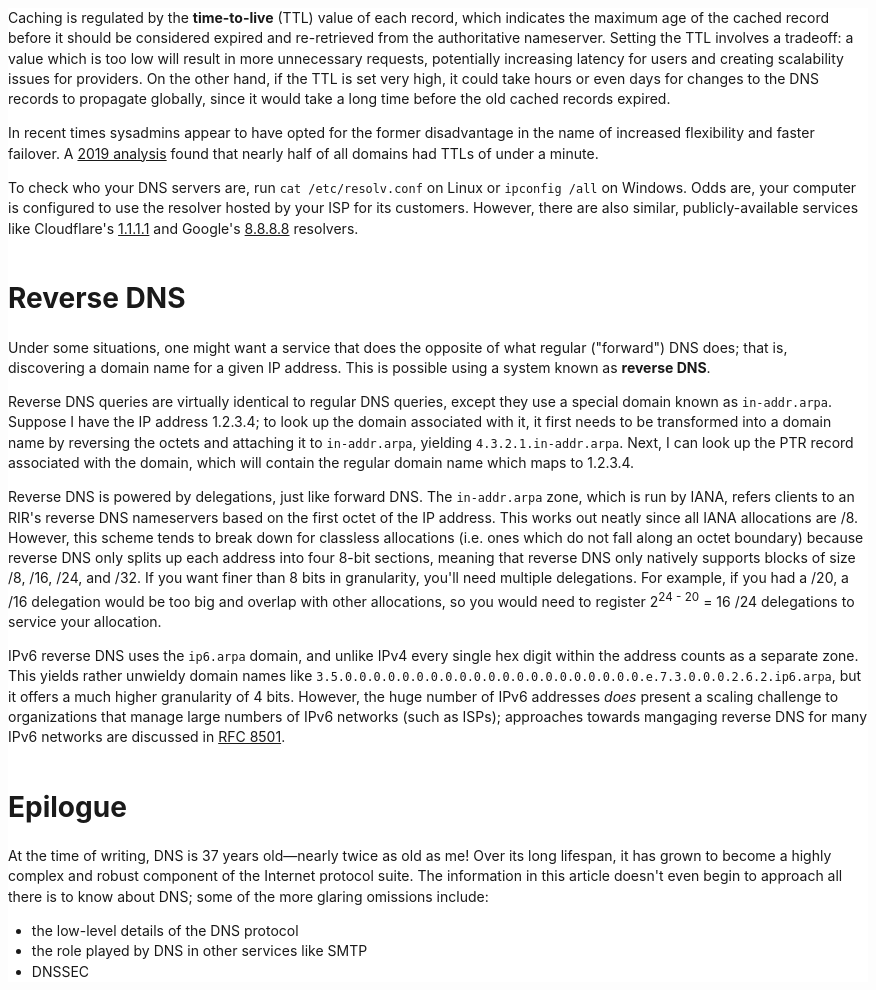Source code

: Caching is regulated by the **time-to-live** (TTL) value of each record, which indicates the maximum age of the cached record before it should be considered expired and re-retrieved from the authoritative nameserver. Setting the TTL involves a tradeoff: a value which is too low will result in more unnecessary requests, potentially increasing latency for users and creating scalability issues for providers. On the other hand, if the TTL is set very high, it could take hours or even days for changes to the DNS records to propagate globally, since it would take a long time before the old cached records expired.

In recent times sysadmins appear to have opted for the former disadvantage in the name of increased flexibility and faster failover. A [2019 analysis](https://blog.apnic.net/2019/11/12/stop-using-ridiculously-low-dns-ttls/) found that nearly half of all domains had TTLs of under a minute.

To check who your DNS servers are, run `cat /etc/resolv.conf` on Linux or `ipconfig /all` on Windows. Odds are, your computer is configured to use the resolver hosted by your ISP for its customers. However, there are also similar, publicly-available services like Cloudflare's [1.1.1.1](https://1.1.1.1/) and Google's [8.8.8.8](https://developers.google.com/speed/public-dns) resolvers.

# Reverse DNS

Under some situations, one might want a service that does the opposite of what regular ("forward") DNS does; that is, discovering a domain name for a given IP address. This is possible using a system known as **reverse DNS**.


Reverse DNS queries are virtually identical to regular DNS queries, except they use a special domain known as `in-addr.arpa`. Suppose I have the IP address 1.2.3.4; to look up the domain associated with it, it first needs to be transformed into a domain name by reversing the octets and attaching it to `in-addr.arpa`, yielding `4.3.2.1.in-addr.arpa`. Next, I can look up the PTR record associated with the domain, which will contain the regular domain name which maps to 1.2.3.4.

Reverse DNS is powered by delegations, just like forward DNS. The `in-addr.arpa` zone, which is run by IANA, refers clients to an RIR's reverse DNS nameservers based on the first octet of the IP address. This works out neatly since all IANA allocations are /8. However, this scheme tends to break down for classless allocations (i.e. ones which do not fall along an octet boundary) because reverse DNS only splits up each address into four 8-bit sections, meaning that reverse DNS only natively supports blocks of size /8, /16, /24, and /32. If you want finer than 8 bits in granularity, you'll need multiple delegations. For example, if you had a /20, a /16 delegation would be too big and overlap with other allocations, so you would need to register 2<sup>24 - 20</sup> = 16 /24 delegations to service your allocation.

IPv6 reverse DNS uses the `ip6.arpa` domain, and unlike IPv4 every single hex digit within the address counts as a separate zone. This yields rather unwieldy domain names like `3.5.0.0.0.0.0.0.0.0.0.0.0.0.0.0.0.0.0.0.0.0.0.e.7.3.0.0.0.2.6.2.ip6.arpa`, but it offers a much higher granularity of 4 bits. However, the huge number of IPv6 addresses *does* present a scaling challenge to organizations that manage large numbers of IPv6 networks (such as ISPs); approaches towards mangaging reverse DNS for many IPv6 networks are discussed in [RFC 8501](https://datatracker.ietf.org/doc/html/rfc8501). 

# Epilogue

At the time of writing, DNS is 37 years old&mdash;nearly twice as old as me! Over its long lifespan, it has grown to become a highly complex and robust component of the Internet protocol suite. The information in this article doesn't even begin to approach all there is to know about DNS; some of the more glaring omissions include:
* the low-level details of the DNS protocol
* the role played by DNS in other services like SMTP
* DNSSEC
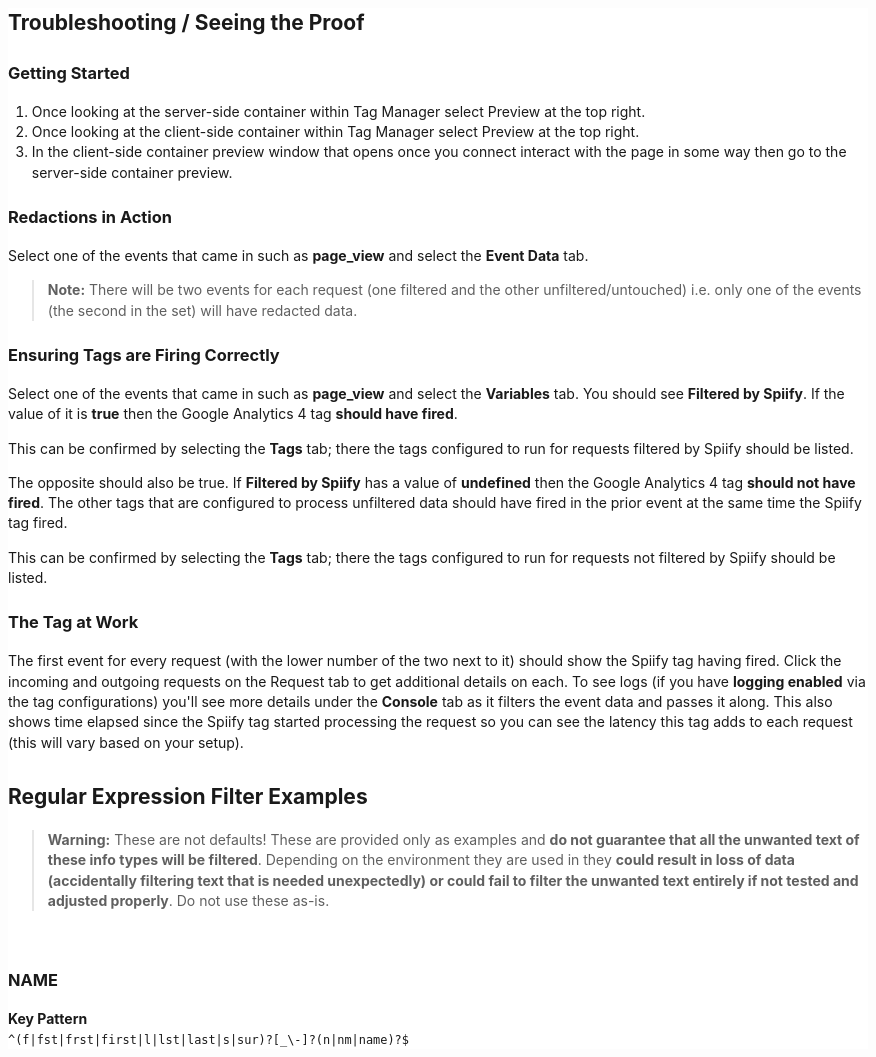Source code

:
## Troubleshooting / Seeing the Proof
### Getting Started
1. Once looking at the server-side container within Tag Manager select Preview at the top right.
2. Once looking at the client-side container within Tag Manager select Preview at the top right.
3. In the client-side container preview window that opens once you connect interact with the page in some way then go to the server-side container preview.

### Redactions in Action
Select one of the events that came in such as **page_view** and select the **Event Data** tab.
> **Note:** There will be two events for each request (one filtered and the other unfiltered/untouched) i.e. only one of the events (the second in the set) will have redacted data.

### Ensuring Tags are Firing Correctly
Select one of the events that came in such as **page_view** and select the **Variables** tab. You should see **Filtered by Spiify**. If the value of it is **true** then the Google Analytics 4 tag **should have fired**.

This can be confirmed by selecting the **Tags** tab; there the tags configured to run for requests filtered by Spiify should be listed.

The opposite should also be true. If **Filtered by Spiify** has a value of **undefined** then the Google Analytics 4 tag **should not have fired**. The other tags that are configured to process unfiltered data should have fired in the prior event at the same time the Spiify tag fired.

This can be confirmed by selecting the **Tags** tab; there the tags configured to run for requests not filtered by Spiify should be listed.

### The Tag at Work
The first event for every request (with the lower number of the two next to it) should show the Spiify tag having fired. Click the incoming and outgoing requests on the Request tab to get additional details on each. To see logs (if you have **logging enabled** via the tag configurations) you'll see more details under the **Console** tab as it filters the event data and passes it along. This also shows time elapsed since the Spiify tag started processing the request so you can see the latency this tag adds to each request (this will vary based on your setup).


## Regular Expression Filter Examples

> **Warning:** These are not defaults! These are provided only as examples and **do not guarantee that all the unwanted text of these info types will be filtered**. Depending on the environment they are used in they **could result in loss of data (accidentally filtering text that is needed unexpectedly) or could fail to filter the unwanted text entirely if not tested and adjusted properly**. Do not use these as-is.

<br>

### **NAME**

**Key Pattern**<br>
`^(f|fst|frst|first|l|lst|last|s|sur)?[_\-]?(n|nm|name)?$`
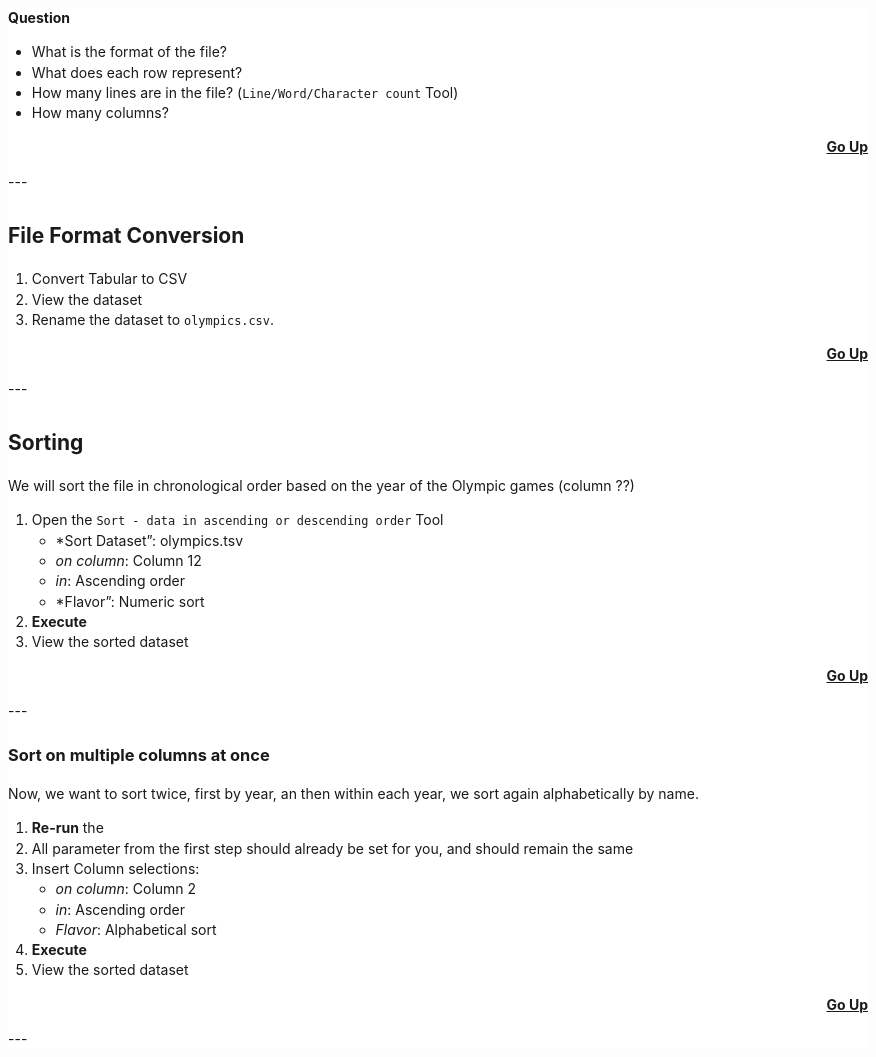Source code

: <span class="fa fa-fw fa-question-circle"></span> **Question**
* What is the format of the file? 
* What does each row represent? 
* How many lines are in the file? (`Line/Word/Character count` Tool)
* How many columns?

<p style="text-align:right"><a href="{{site.url}}{{page.url}}"><strong>Go Up</strong><span class="fa fa-fw fa-arrow-up"></span></a></p>
---

## File Format Conversion

1. Convert Tabular to CSV
2. View <span class="fa fa-fw fa-eye"></span> the dataset 
3. Rename <span class="fa fa-fw fa-pencil"></span> the dataset to `olympics.csv`. 

<p style="text-align:right"><a href="{{site.url}}{{page.url}}"><strong>Go Up</strong><span class="fa fa-fw fa-arrow-up"></span></a></p>
---

## Sorting

We will sort the file in chronological order based on the year of the Olympic games (column ??)

1. Open the `Sort - data in ascending or descending order` Tool
   * *Sort Dataset”: olympics.tsv 
   * *on column*: Column 12 
   * *in*: Ascending order 
   * *Flavor”: Numeric sort
2. **Execute**
3. View <span class="fa fa-fw fa-eye"></span> the sorted dataset

<p style="text-align:right"><a href="{{site.url}}{{page.url}}"><strong>Go Up</strong><span class="fa fa-fw fa-arrow-up"></span></a></p>
---

### Sort on multiple columns at once
Now, we want to sort twice, first by year, an then within each year, we sort again alphabetically by name.

1. **Re-run** <span class="fa fa-fw fa-again"></span> the
2. All parameter from the first step should already be set for you, and should remain the same
3. Insert Column selections:
   * *on column*: Column 2 
   * *in*: Ascending order 
   * *Flavor*: Alphabetical sort
4. **Execute**
5. View <span class="fa fa-fw fa-eye"></span> the sorted dataset

<p style="text-align:right"><a href="{{site.url}}{{page.url}}"><strong>Go Up</strong><span class="fa fa-fw fa-arrow-up"></span></a></p>
---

○ ○ ○ ○ ○ ○ ○

▸ Task goal
Write the records out again exactly as shown above, keeping no pictures.

▸ Exercise answer
Source code

: Caching is regulated by the **time-to-live** (TTL) value of each record, which indicates the maximum age of the cached record before it should be considered expired and re-retrieved from the authoritative nameserver. Setting the TTL involves a tradeoff: a value which is too low will result in more unnecessary requests, potentially increasing latency for users and creating scalability issues for providers. On the other hand, if the TTL is set very high, it could take hours or even days for changes to the DNS records to propagate globally, since it would take a long time before the old cached records expired.

In recent times sysadmins appear to have opted for the former disadvantage in the name of increased flexibility and faster failover. A [2019 analysis](https://blog.apnic.net/2019/11/12/stop-using-ridiculously-low-dns-ttls/) found that nearly half of all domains had TTLs of under a minute.

To check who your DNS servers are, run `cat /etc/resolv.conf` on Linux or `ipconfig /all` on Windows. Odds are, your computer is configured to use the resolver hosted by your ISP for its customers. However, there are also similar, publicly-available services like Cloudflare's [1.1.1.1](https://1.1.1.1/) and Google's [8.8.8.8](https://developers.google.com/speed/public-dns) resolvers.

# Reverse DNS

Under some situations, one might want a service that does the opposite of what regular ("forward") DNS does; that is, discovering a domain name for a given IP address. This is possible using a system known as **reverse DNS**.


Reverse DNS queries are virtually identical to regular DNS queries, except they use a special domain known as `in-addr.arpa`. Suppose I have the IP address 1.2.3.4; to look up the domain associated with it, it first needs to be transformed into a domain name by reversing the octets and attaching it to `in-addr.arpa`, yielding `4.3.2.1.in-addr.arpa`. Next, I can look up the PTR record associated with the domain, which will contain the regular domain name which maps to 1.2.3.4.

Reverse DNS is powered by delegations, just like forward DNS. The `in-addr.arpa` zone, which is run by IANA, refers clients to an RIR's reverse DNS nameservers based on the first octet of the IP address. This works out neatly since all IANA allocations are /8. However, this scheme tends to break down for classless allocations (i.e. ones which do not fall along an octet boundary) because reverse DNS only splits up each address into four 8-bit sections, meaning that reverse DNS only natively supports blocks of size /8, /16, /24, and /32. If you want finer than 8 bits in granularity, you'll need multiple delegations. For example, if you had a /20, a /16 delegation would be too big and overlap with other allocations, so you would need to register 2<sup>24 - 20</sup> = 16 /24 delegations to service your allocation.

IPv6 reverse DNS uses the `ip6.arpa` domain, and unlike IPv4 every single hex digit within the address counts as a separate zone. This yields rather unwieldy domain names like `3.5.0.0.0.0.0.0.0.0.0.0.0.0.0.0.0.0.0.0.0.0.0.e.7.3.0.0.0.2.6.2.ip6.arpa`, but it offers a much higher granularity of 4 bits. However, the huge number of IPv6 addresses *does* present a scaling challenge to organizations that manage large numbers of IPv6 networks (such as ISPs); approaches towards mangaging reverse DNS for many IPv6 networks are discussed in [RFC 8501](https://datatracker.ietf.org/doc/html/rfc8501). 

# Epilogue

At the time of writing, DNS is 37 years old&mdash;nearly twice as old as me! Over its long lifespan, it has grown to become a highly complex and robust component of the Internet protocol suite. The information in this article doesn't even begin to approach all there is to know about DNS; some of the more glaring omissions include:
* the low-level details of the DNS protocol
* the role played by DNS in other services like SMTP
* DNSSEC
Source code

:
## Troubleshooting / Seeing the Proof
### Getting Started
1. Once looking at the server-side container within Tag Manager select Preview at the top right.
2. Once looking at the client-side container within Tag Manager select Preview at the top right.
3. In the client-side container preview window that opens once you connect interact with the page in some way then go to the server-side container preview.

### Redactions in Action
Select one of the events that came in such as **page_view** and select the **Event Data** tab.
> **Note:** There will be two events for each request (one filtered and the other unfiltered/untouched) i.e. only one of the events (the second in the set) will have redacted data.

### Ensuring Tags are Firing Correctly
Select one of the events that came in such as **page_view** and select the **Variables** tab. You should see **Filtered by Spiify**. If the value of it is **true** then the Google Analytics 4 tag **should have fired**.

This can be confirmed by selecting the **Tags** tab; there the tags configured to run for requests filtered by Spiify should be listed.

The opposite should also be true. If **Filtered by Spiify** has a value of **undefined** then the Google Analytics 4 tag **should not have fired**. The other tags that are configured to process unfiltered data should have fired in the prior event at the same time the Spiify tag fired.

This can be confirmed by selecting the **Tags** tab; there the tags configured to run for requests not filtered by Spiify should be listed.

### The Tag at Work
The first event for every request (with the lower number of the two next to it) should show the Spiify tag having fired. Click the incoming and outgoing requests on the Request tab to get additional details on each. To see logs (if you have **logging enabled** via the tag configurations) you'll see more details under the **Console** tab as it filters the event data and passes it along. This also shows time elapsed since the Spiify tag started processing the request so you can see the latency this tag adds to each request (this will vary based on your setup).


## Regular Expression Filter Examples

> **Warning:** These are not defaults! These are provided only as examples and **do not guarantee that all the unwanted text of these info types will be filtered**. Depending on the environment they are used in they **could result in loss of data (accidentally filtering text that is needed unexpectedly) or could fail to filter the unwanted text entirely if not tested and adjusted properly**. Do not use these as-is.

<br>

### **NAME**

**Key Pattern**<br>
`^(f|fst|frst|first|l|lst|last|s|sur)?[_\-]?(n|nm|name)?$`
Source code

: <span class="fa fa-fw fa-question-circle"></span> **Question**
* What is the format of the file? 
* What does each row represent? 
* How many lines are in the file? (`Line/Word/Character count` Tool)
* How many columns?

<p style="text-align:right"><a href="{{site.url}}{{page.url}}"><strong>Go Up</strong><span class="fa fa-fw fa-arrow-up"></span></a></p>
---

## File Format Conversion

1. Convert Tabular to CSV
2. View <span class="fa fa-fw fa-eye"></span> the dataset 
3. Rename <span class="fa fa-fw fa-pencil"></span> the dataset to `olympics.csv`. 

<p style="text-align:right"><a href="{{site.url}}{{page.url}}"><strong>Go Up</strong><span class="fa fa-fw fa-arrow-up"></span></a></p>
---

## Sorting

We will sort the file in chronological order based on the year of the Olympic games (column ??)

1. Open the `Sort - data in ascending or descending order` Tool
   * *Sort Dataset”: olympics.tsv 
   * *on column*: Column 12 
   * *in*: Ascending order 
   * *Flavor”: Numeric sort
2. **Execute**
3. View <span class="fa fa-fw fa-eye"></span> the sorted dataset

<p style="text-align:right"><a href="{{site.url}}{{page.url}}"><strong>Go Up</strong><span class="fa fa-fw fa-arrow-up"></span></a></p>
---

### Sort on multiple columns at once
Now, we want to sort twice, first by year, an then within each year, we sort again alphabetically by name.

1. **Re-run** <span class="fa fa-fw fa-again"></span> the
2. All parameter from the first step should already be set for you, and should remain the same
3. Insert Column selections:
   * *on column*: Column 2 
   * *in*: Ascending order 
   * *Flavor*: Alphabetical sort
4. **Execute**
5. View <span class="fa fa-fw fa-eye"></span> the sorted dataset

<p style="text-align:right"><a href="{{site.url}}{{page.url}}"><strong>Go Up</strong><span class="fa fa-fw fa-arrow-up"></span></a></p>
---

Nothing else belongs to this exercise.